Indian rescuers began drilling from above a debris-filled tunnel Thursday in a desperate bid to reach dozens of people missing since a flash flood likely caused by a breaking glacier four days earlier.
Workers have toiled night and day clearing rocks and mud from the tunnel at a damaged hydroelectric plant at Tapovan in Uttarakhand in northern India since Sunday’s disaster.
More than 170 people are missing elsewhere in the Himalayan state, slightly smaller than Switzerland, after the disaster. Because of the amount of debris, only 34 bodies have been recovered so far.
As hopes fade for the missing, the tunnel operation has made slow progress—clearly frustrating desperate relatives.
“This entire rescue operation is a joke,” said Sanjay Pant, whose 24-year-old electrical engineer brother Abhishek was believed to be in the tunnel.
“We are not living in the 18th century where just one bulldozer can be used to clear tonnes of slush,” he told AFP.
“Where is our technology, where are our machines?”
On Thursday rescuers turned to a new method, attempting to drill down into one of several side tunnels to reach the missing men, authorities said.
“This is connected to the main tunnel at a point beyond the slush and debris,” rescuer Vivek Pandy told the Times of India daily.
“We hope that the trapped workers are in an auxiliary tunnel which can be accessed.”
There have been no signs of life from the missing men—thought to number between 25 and 35—but rescuers and relatives hope they somehow they managed to stay alive.
The disaster saw a barrage of water and debris hurtle down a valley at terrifying speed and with frightening power, sweeping away bridges and roads, and hitting two hydroelectric plants.
The cause of the disaster is thought to have been a chunk of glacier breaking off.
Glaciers have been melting rapidly in the Himalayan region because of global warming.

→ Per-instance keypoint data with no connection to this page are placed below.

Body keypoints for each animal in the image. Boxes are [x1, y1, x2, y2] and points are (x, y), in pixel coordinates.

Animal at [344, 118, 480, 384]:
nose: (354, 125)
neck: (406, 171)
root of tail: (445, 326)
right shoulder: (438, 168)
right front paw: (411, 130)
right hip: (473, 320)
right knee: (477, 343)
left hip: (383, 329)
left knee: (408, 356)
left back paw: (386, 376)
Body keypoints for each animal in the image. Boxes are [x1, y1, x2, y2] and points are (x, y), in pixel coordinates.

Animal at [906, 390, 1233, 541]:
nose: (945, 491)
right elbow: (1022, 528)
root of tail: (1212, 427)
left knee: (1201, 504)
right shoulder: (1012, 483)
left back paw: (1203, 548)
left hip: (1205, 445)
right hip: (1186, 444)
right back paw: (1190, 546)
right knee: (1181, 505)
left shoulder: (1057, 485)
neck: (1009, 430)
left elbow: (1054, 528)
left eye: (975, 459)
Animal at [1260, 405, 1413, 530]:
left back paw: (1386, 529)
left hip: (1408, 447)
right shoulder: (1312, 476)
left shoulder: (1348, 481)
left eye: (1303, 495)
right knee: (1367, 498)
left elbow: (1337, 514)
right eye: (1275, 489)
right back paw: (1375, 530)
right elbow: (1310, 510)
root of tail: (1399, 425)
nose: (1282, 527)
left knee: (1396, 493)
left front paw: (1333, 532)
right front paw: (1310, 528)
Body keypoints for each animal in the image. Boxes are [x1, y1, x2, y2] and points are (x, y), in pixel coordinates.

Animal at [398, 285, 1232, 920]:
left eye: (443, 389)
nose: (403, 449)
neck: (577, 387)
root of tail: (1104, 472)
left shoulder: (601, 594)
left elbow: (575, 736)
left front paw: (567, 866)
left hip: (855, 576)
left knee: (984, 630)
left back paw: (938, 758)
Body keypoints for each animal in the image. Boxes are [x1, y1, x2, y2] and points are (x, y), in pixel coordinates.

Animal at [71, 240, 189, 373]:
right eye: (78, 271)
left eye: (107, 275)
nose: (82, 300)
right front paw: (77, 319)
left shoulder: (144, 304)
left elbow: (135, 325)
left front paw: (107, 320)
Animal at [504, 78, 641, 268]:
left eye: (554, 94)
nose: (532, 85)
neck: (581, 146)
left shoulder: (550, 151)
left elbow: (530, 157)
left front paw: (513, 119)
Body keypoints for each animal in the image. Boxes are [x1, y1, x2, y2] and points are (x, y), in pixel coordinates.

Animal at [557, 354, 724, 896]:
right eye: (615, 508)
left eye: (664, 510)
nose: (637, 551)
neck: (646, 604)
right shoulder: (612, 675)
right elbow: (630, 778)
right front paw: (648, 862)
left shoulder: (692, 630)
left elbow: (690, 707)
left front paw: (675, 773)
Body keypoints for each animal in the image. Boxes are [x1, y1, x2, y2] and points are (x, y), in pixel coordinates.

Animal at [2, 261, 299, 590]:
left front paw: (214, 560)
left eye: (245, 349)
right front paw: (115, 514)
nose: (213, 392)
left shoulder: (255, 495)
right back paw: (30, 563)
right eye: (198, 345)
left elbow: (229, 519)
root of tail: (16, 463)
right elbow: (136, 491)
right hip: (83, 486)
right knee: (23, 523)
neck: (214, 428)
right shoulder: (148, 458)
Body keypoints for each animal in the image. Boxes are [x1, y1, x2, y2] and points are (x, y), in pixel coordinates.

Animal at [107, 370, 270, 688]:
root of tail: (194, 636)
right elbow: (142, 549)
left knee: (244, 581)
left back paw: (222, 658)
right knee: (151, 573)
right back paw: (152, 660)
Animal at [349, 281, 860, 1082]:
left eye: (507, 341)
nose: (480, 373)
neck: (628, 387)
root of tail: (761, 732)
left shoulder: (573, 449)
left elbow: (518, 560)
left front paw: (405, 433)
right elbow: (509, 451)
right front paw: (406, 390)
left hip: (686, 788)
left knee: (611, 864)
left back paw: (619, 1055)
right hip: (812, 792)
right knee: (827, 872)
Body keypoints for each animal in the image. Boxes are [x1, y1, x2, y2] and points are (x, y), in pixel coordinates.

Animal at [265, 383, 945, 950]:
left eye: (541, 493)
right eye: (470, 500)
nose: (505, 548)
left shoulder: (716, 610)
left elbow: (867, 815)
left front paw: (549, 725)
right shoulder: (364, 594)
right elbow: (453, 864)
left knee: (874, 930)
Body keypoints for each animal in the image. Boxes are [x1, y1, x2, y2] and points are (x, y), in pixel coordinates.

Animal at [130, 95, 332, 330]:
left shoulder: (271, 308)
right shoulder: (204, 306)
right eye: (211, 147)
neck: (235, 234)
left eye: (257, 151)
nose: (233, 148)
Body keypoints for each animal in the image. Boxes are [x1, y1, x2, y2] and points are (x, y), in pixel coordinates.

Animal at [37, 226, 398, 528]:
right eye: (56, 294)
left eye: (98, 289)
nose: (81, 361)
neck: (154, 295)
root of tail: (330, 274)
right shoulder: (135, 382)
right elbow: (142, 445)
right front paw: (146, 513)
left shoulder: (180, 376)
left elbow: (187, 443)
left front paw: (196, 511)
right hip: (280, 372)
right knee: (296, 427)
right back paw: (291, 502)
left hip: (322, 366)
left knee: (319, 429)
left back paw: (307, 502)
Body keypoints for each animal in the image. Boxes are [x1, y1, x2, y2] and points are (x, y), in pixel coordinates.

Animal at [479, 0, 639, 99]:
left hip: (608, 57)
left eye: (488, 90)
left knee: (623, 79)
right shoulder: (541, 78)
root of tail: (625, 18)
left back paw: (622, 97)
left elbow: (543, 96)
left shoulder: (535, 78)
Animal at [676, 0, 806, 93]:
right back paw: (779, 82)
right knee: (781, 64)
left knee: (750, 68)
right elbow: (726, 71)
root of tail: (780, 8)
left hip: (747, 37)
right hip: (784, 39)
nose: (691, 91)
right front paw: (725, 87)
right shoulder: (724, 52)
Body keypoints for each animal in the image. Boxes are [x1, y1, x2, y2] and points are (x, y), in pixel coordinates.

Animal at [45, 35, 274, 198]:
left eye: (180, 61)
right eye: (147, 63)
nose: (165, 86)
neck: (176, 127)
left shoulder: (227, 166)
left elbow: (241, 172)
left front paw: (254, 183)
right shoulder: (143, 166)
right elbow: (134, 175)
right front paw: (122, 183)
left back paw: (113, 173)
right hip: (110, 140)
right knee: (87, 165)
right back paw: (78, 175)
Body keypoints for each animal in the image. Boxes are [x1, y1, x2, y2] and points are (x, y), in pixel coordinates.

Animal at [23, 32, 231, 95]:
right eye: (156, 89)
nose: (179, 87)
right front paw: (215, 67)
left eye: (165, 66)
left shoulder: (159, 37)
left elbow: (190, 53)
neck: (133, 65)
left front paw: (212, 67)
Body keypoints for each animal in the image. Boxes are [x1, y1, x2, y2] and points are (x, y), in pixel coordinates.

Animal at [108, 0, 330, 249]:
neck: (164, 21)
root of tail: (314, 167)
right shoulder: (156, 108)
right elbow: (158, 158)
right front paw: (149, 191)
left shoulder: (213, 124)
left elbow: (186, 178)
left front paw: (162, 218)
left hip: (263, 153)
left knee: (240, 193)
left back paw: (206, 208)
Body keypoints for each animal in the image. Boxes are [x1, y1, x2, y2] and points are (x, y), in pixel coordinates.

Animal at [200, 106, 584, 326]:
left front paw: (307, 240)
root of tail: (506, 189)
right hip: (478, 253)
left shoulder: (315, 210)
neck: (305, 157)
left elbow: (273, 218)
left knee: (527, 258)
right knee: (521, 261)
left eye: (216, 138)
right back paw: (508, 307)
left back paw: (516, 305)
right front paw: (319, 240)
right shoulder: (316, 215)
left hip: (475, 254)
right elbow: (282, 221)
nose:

The construction of dams, dredging of riverbeds for sand, and the clearing of forests for new roads — some to beef up defenses on the Chinese border, others for Hindu pilgrims — are also contributing factors.
It may take days for more bodies to be recovered from under the tonnes of debris and a thick soup of grey mud.
The body of one policeman washed 110 kilometres (70 miles) downstream to a ghat — a riverside cremation ground — near his ancestral village, the Indian Express reported.
“This is the very ghat where all our ancestors were cremated,” his elder brother Anil Chaudhary told the paper.
“It’s a coincidence, but it’s God’s grace that his body found its way to the ghat of our ancestors.”
Manoj Chaudhary, 42, a head constable, was cremated on Tuesday with full state honours.